MATERIAL FOR THIS EXERCISE: Begin

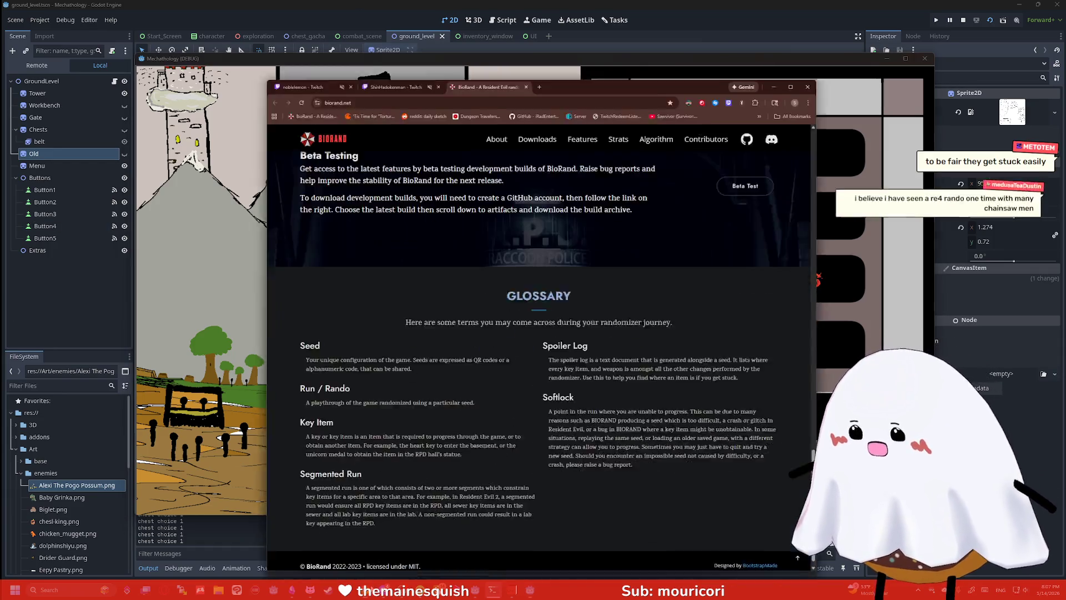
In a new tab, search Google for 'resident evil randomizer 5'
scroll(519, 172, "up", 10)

MATERIAL FOR THIS EXERCISE: End
MATERIAL FOR THIS EXERCISE: Begin

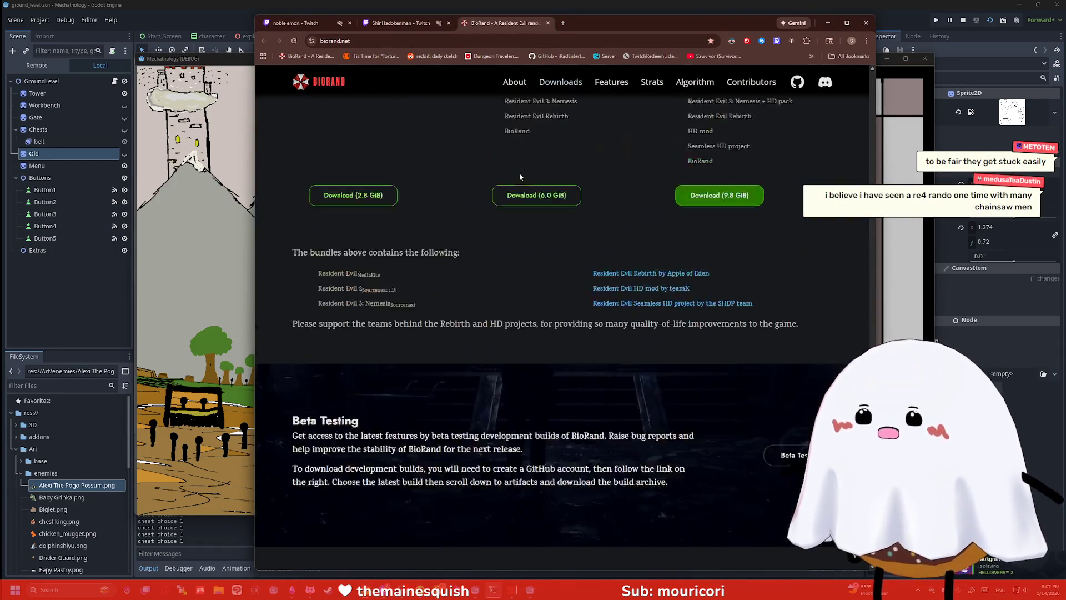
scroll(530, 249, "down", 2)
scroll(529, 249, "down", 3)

MATERIAL FOR THIS EXERCISE: End

(DIRECTIONS FOR THIS TASK):
Report the number of lines in the entries above that include the string "scroll". Give nothing but the number.

(RESPONSE AREA):
3